First, in the split seconds before the two excubitors could strike – smoke. Not from the cannons, as Sanav had hoped, not from any smouldering remains on the ground, but from the druj itself, like it was burning up from the inside out. Thick black smoke began, in a sudden deluge, to pour from its eyes and then, when it opened its mouth, from its mouth as well, like its very heart was on fire. Smoke engulfed the druj, and though Kane succeeded in veering aside, recognising this change in visibility as a potentially fatal tactical error, Kinga's momentum carried her straight into the darkness.

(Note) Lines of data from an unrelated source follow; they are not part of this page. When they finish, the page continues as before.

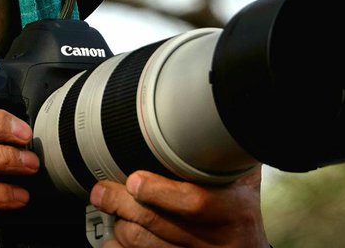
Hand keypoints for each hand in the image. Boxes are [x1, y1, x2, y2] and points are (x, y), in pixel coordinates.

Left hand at [89, 167, 268, 247]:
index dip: (159, 192)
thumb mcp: (243, 179)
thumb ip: (226, 151)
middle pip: (157, 223)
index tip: (134, 180)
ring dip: (119, 224)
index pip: (194, 203)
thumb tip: (206, 110)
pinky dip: (119, 247)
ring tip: (109, 205)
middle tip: (101, 190)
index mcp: (235, 211)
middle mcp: (218, 241)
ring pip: (143, 244)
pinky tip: (114, 236)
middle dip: (121, 204)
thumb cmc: (241, 208)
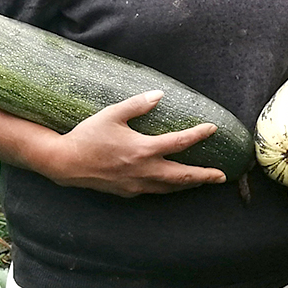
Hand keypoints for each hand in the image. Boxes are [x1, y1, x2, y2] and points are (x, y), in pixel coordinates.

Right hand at [39, 91, 228, 197]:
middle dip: (204, 176)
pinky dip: (168, 188)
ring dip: (188, 184)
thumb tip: (159, 94)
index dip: (198, 135)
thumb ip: (138, 104)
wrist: (65, 163)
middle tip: (222, 176)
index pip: (179, 142)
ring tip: (203, 181)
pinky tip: (172, 184)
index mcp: (142, 149)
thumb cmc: (88, 136)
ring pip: (170, 187)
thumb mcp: (112, 114)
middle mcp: (143, 170)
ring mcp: (136, 184)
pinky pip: (154, 191)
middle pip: (182, 175)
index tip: (212, 129)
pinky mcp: (128, 192)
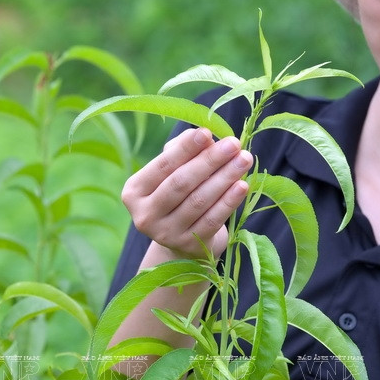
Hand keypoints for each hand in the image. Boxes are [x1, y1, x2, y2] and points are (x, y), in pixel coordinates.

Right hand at [122, 127, 252, 258]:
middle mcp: (145, 215)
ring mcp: (167, 234)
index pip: (162, 166)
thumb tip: (206, 138)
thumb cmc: (179, 194)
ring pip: (198, 201)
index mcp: (134, 192)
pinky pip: (212, 220)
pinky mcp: (189, 247)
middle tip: (234, 143)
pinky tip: (242, 185)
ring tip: (244, 159)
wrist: (184, 238)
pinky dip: (229, 201)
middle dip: (210, 161)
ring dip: (224, 177)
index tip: (207, 133)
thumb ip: (184, 151)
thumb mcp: (173, 172)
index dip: (185, 149)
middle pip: (181, 183)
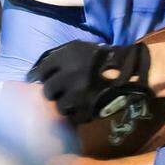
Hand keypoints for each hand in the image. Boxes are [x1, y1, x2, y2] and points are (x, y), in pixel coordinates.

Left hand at [28, 41, 152, 123]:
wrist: (129, 70)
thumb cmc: (101, 57)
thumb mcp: (79, 47)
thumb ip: (58, 55)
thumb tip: (34, 71)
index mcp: (67, 56)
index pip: (41, 71)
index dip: (43, 77)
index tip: (46, 80)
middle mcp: (70, 74)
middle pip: (48, 91)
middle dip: (53, 92)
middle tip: (60, 92)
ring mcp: (79, 92)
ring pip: (59, 106)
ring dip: (65, 105)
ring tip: (73, 101)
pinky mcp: (88, 107)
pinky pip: (74, 117)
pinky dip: (77, 114)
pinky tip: (83, 108)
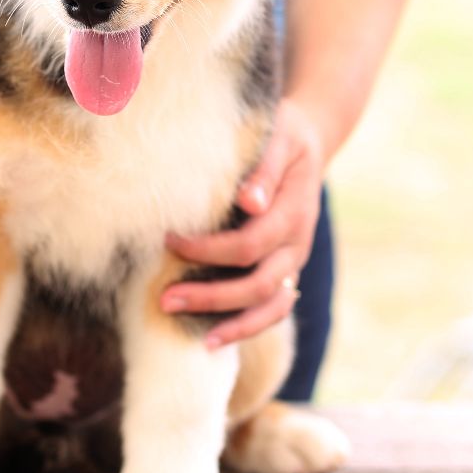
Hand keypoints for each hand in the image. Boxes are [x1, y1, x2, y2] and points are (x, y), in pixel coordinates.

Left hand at [162, 98, 325, 348]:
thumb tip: (250, 201)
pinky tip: (214, 337)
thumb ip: (265, 168)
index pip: (250, 244)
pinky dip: (247, 326)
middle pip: (259, 284)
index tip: (169, 240)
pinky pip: (272, 308)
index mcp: (294, 211)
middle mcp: (297, 243)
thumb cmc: (282, 135)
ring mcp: (293, 260)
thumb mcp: (278, 138)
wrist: (307, 141)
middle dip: (211, 297)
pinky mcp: (285, 269)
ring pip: (272, 307)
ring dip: (233, 324)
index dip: (209, 250)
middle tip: (165, 300)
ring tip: (196, 336)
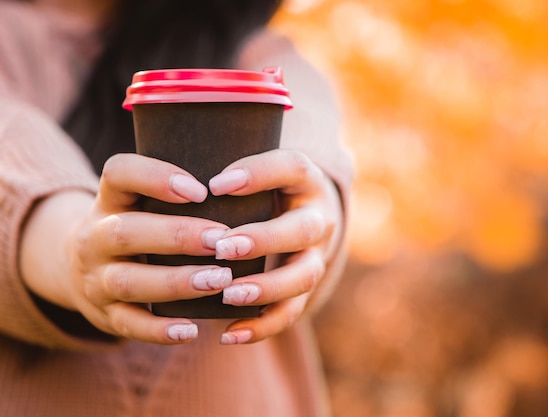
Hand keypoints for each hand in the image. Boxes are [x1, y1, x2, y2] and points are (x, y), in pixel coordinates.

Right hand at [23, 154, 235, 343]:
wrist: (82, 268)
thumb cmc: (138, 226)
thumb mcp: (141, 201)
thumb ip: (177, 193)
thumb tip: (243, 184)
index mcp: (109, 200)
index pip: (118, 173)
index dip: (155, 178)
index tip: (201, 190)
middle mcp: (95, 237)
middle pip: (126, 233)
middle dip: (178, 236)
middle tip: (222, 241)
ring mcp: (95, 279)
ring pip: (128, 281)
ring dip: (176, 282)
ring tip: (219, 280)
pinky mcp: (104, 315)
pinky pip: (128, 325)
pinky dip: (160, 330)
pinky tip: (192, 330)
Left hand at [208, 149, 343, 343]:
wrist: (304, 211)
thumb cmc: (265, 187)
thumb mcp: (256, 168)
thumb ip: (231, 170)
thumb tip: (182, 182)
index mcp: (304, 180)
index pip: (292, 167)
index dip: (259, 174)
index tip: (216, 185)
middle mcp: (317, 218)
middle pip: (303, 229)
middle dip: (264, 240)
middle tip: (224, 248)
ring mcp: (316, 255)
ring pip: (305, 275)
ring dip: (267, 287)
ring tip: (228, 295)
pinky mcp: (305, 287)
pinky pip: (292, 310)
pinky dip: (263, 325)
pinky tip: (230, 334)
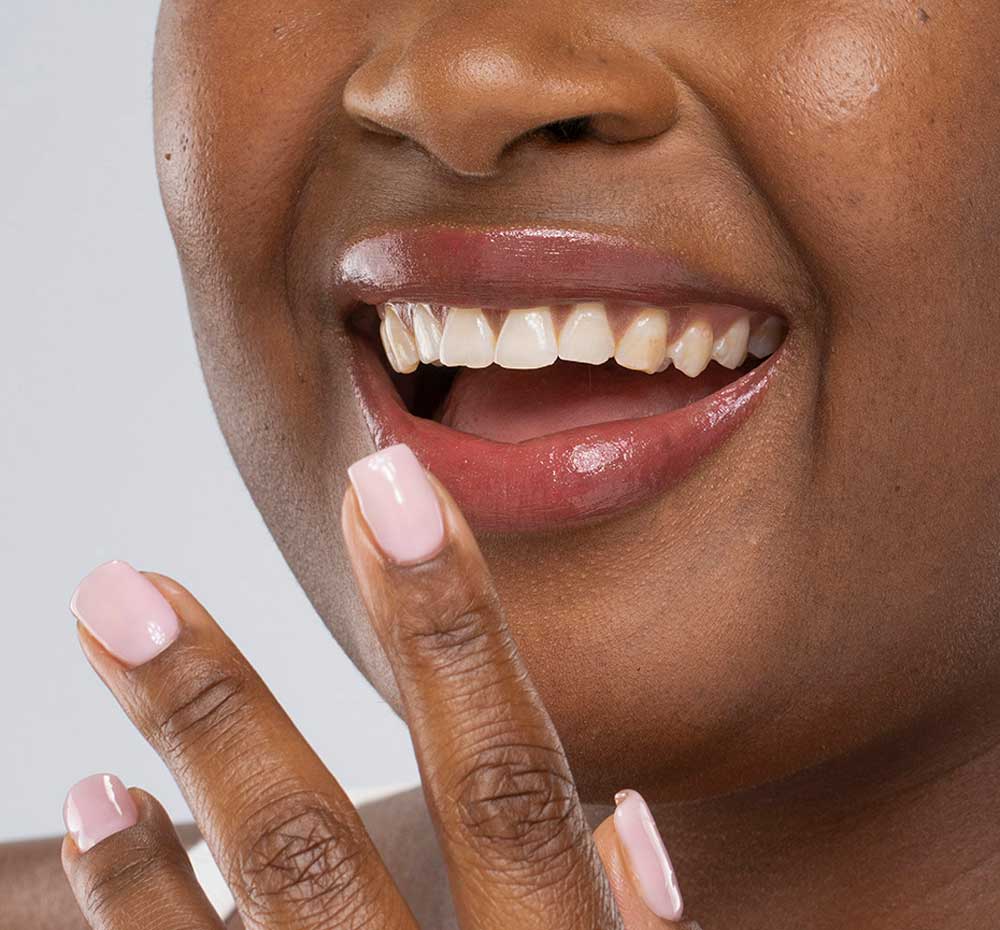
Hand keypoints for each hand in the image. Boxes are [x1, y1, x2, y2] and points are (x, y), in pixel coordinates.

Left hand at [60, 444, 695, 929]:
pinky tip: (101, 829)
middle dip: (223, 707)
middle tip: (122, 583)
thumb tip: (627, 815)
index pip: (509, 779)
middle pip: (321, 857)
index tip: (392, 487)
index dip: (454, 624)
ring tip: (91, 674)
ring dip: (157, 812)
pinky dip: (139, 918)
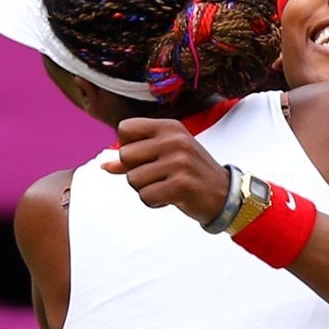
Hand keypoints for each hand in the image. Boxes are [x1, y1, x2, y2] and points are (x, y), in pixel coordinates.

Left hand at [105, 116, 230, 225]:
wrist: (223, 194)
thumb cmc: (189, 172)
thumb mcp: (165, 155)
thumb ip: (135, 158)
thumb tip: (105, 166)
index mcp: (169, 126)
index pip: (124, 128)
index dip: (128, 147)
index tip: (146, 157)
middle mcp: (174, 140)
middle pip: (125, 155)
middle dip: (135, 171)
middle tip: (158, 176)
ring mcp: (179, 161)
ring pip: (132, 179)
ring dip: (145, 189)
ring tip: (166, 186)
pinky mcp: (180, 184)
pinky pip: (145, 196)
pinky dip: (153, 202)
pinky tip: (170, 197)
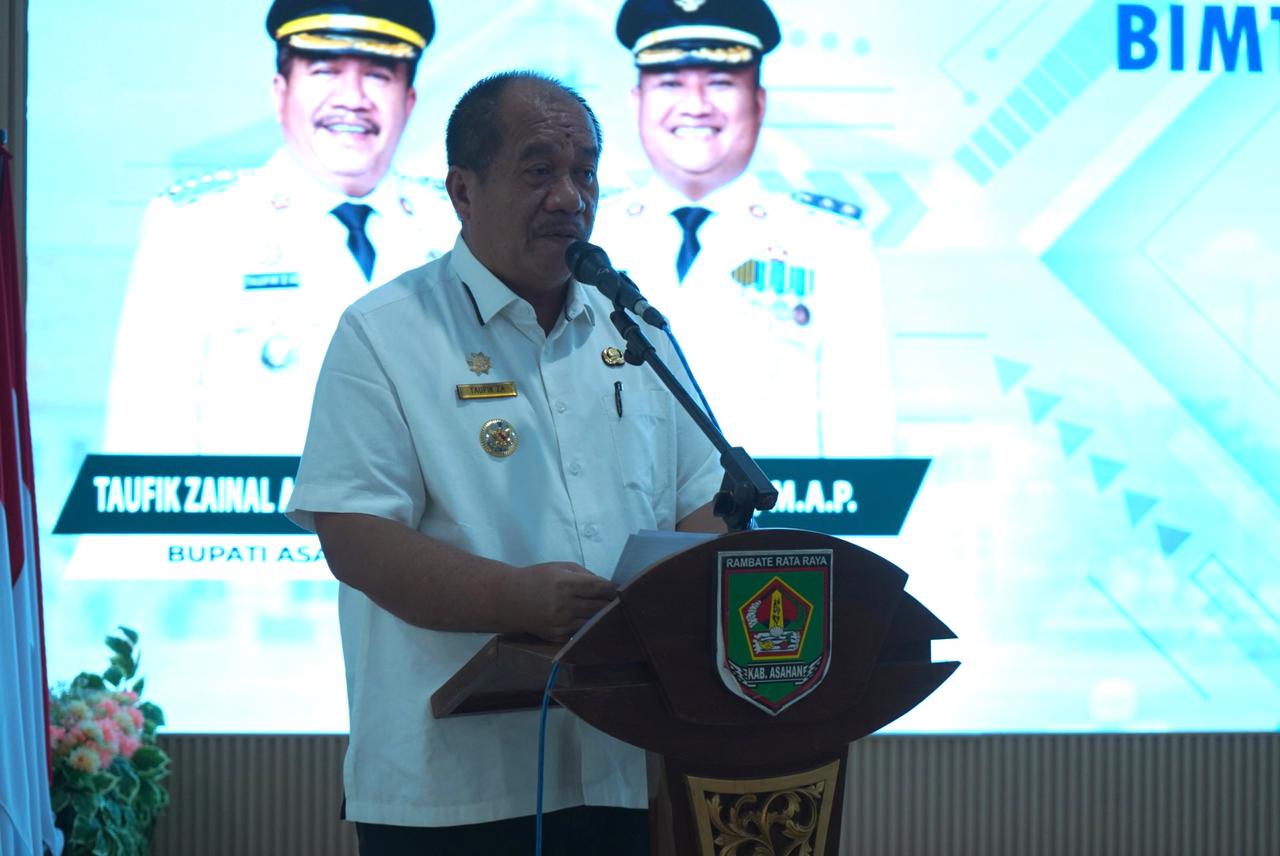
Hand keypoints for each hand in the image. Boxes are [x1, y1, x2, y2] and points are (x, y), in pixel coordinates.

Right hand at [503, 562, 617, 641]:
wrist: (507, 599)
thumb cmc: (535, 578)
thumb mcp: (559, 567)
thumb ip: (584, 574)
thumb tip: (607, 585)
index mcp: (565, 584)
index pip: (600, 588)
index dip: (613, 589)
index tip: (619, 590)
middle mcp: (564, 605)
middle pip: (600, 606)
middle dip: (610, 604)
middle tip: (618, 602)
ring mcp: (560, 623)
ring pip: (592, 622)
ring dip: (601, 617)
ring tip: (606, 612)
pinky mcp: (556, 636)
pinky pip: (579, 632)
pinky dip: (586, 626)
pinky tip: (588, 621)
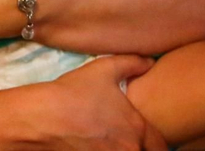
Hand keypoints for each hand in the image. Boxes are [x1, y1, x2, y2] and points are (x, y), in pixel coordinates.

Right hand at [32, 55, 165, 149]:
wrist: (43, 117)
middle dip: (137, 146)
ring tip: (105, 141)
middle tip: (124, 138)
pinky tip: (89, 144)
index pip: (160, 146)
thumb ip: (131, 63)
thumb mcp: (104, 69)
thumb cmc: (75, 92)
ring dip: (118, 148)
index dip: (155, 143)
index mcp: (137, 128)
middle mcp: (128, 149)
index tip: (148, 138)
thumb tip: (150, 62)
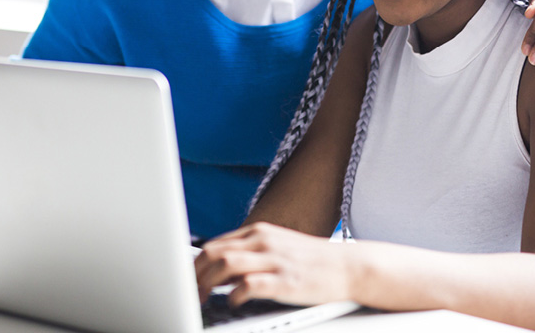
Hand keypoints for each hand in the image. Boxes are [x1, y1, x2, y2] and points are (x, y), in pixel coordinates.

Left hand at [194, 222, 353, 307]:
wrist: (350, 267)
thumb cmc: (311, 261)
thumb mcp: (277, 248)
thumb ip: (248, 254)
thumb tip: (216, 270)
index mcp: (259, 232)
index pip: (214, 244)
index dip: (194, 265)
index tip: (185, 281)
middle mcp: (263, 241)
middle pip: (213, 252)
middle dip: (193, 275)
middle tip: (188, 293)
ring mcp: (275, 260)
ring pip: (225, 265)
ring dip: (206, 284)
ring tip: (202, 299)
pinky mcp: (286, 280)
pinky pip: (250, 285)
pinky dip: (235, 295)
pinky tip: (233, 302)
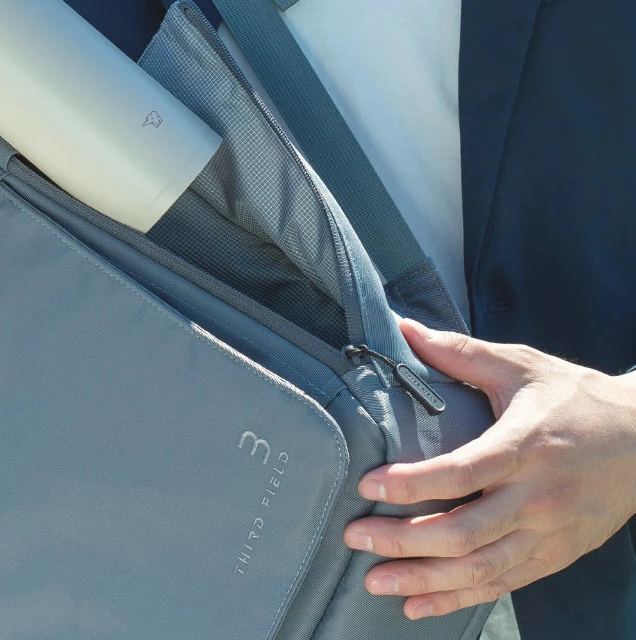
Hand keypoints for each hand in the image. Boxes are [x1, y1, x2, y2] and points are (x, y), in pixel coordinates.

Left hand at [342, 318, 635, 619]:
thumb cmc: (574, 397)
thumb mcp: (520, 365)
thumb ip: (460, 351)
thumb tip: (406, 328)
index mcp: (523, 447)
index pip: (461, 473)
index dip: (412, 484)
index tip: (368, 485)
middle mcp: (536, 498)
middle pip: (463, 532)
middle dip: (404, 541)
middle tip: (355, 538)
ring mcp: (548, 534)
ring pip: (480, 569)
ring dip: (424, 579)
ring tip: (374, 580)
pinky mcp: (555, 556)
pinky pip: (503, 584)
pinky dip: (459, 598)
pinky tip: (419, 603)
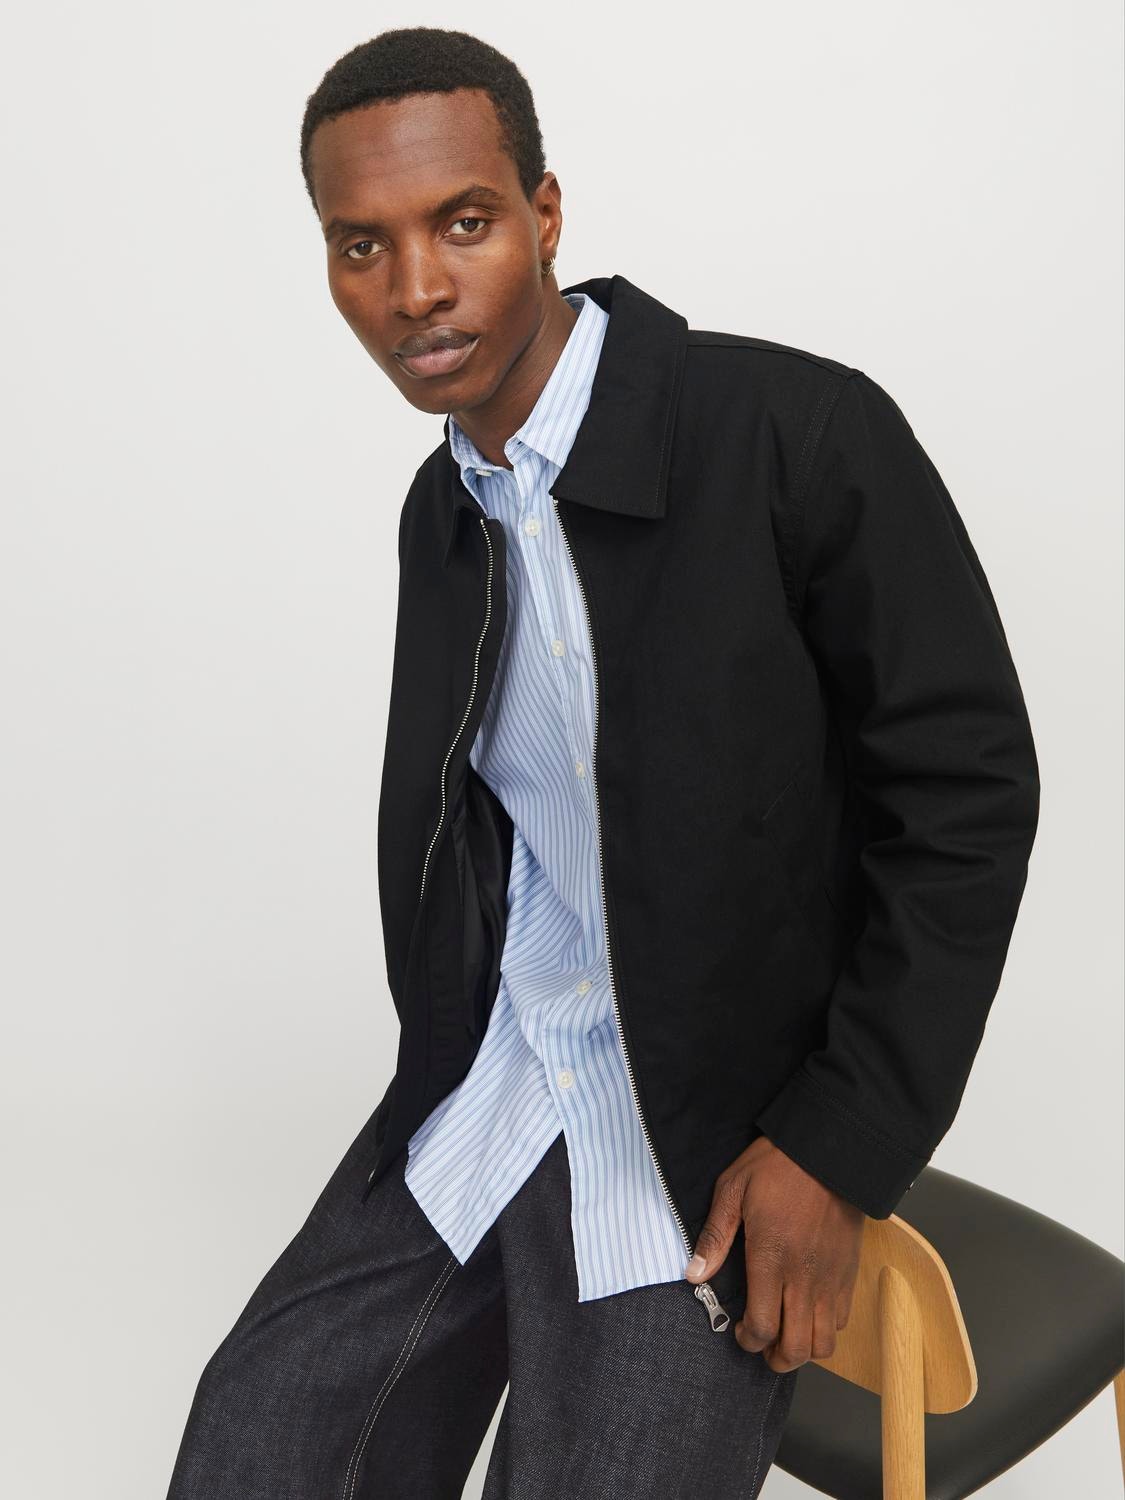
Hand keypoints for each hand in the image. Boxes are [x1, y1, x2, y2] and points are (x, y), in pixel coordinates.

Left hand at [684, 1134, 863, 1371]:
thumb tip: (695, 1275)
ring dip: (804, 1347)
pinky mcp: (849, 1272)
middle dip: (775, 1358)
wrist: (830, 1149)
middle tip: (762, 1346)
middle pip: (796, 1349)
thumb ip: (715, 1236)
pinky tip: (808, 1309)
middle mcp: (804, 1277)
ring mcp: (831, 1278)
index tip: (738, 1332)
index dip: (747, 1341)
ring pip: (824, 1342)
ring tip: (786, 1330)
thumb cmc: (777, 1165)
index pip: (762, 1327)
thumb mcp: (732, 1190)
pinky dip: (825, 1327)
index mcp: (771, 1259)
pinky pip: (842, 1319)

Then – there was a low, dull explosion which felt as though it had come from very far below the district, and the city seemed to fold up on itself. That was the impression Sanav had – that the streets were curling up as though alive, rising up to match the walls, forming a strange second boundary to the south and then a third to the north. The streets were rising, straight up into the air, curling protectively over the golem. Sanav stumbled back, not entirely certain of what he was watching –
The dark smoke swept forward, obscuring all from view. The captain was scanning the darkness, searching for Kinga, for any hint of the druj, for any hint of life within the strange storm of smoke and stone which had been created around the fallen golem.
Beside Sanav, Rakel was recalling her hooks. "Stay here," she was saying, sounding slightly dazed, like she couldn't quite believe what she was saying. "Stay here, kid –"
"Rakel," Sanav said, "you can't – "
She smiled. "We never leave our own behind, Mahesar."
And with a hiss, Rakel Sjoberg disappeared into the darkness after her fellow Illéan.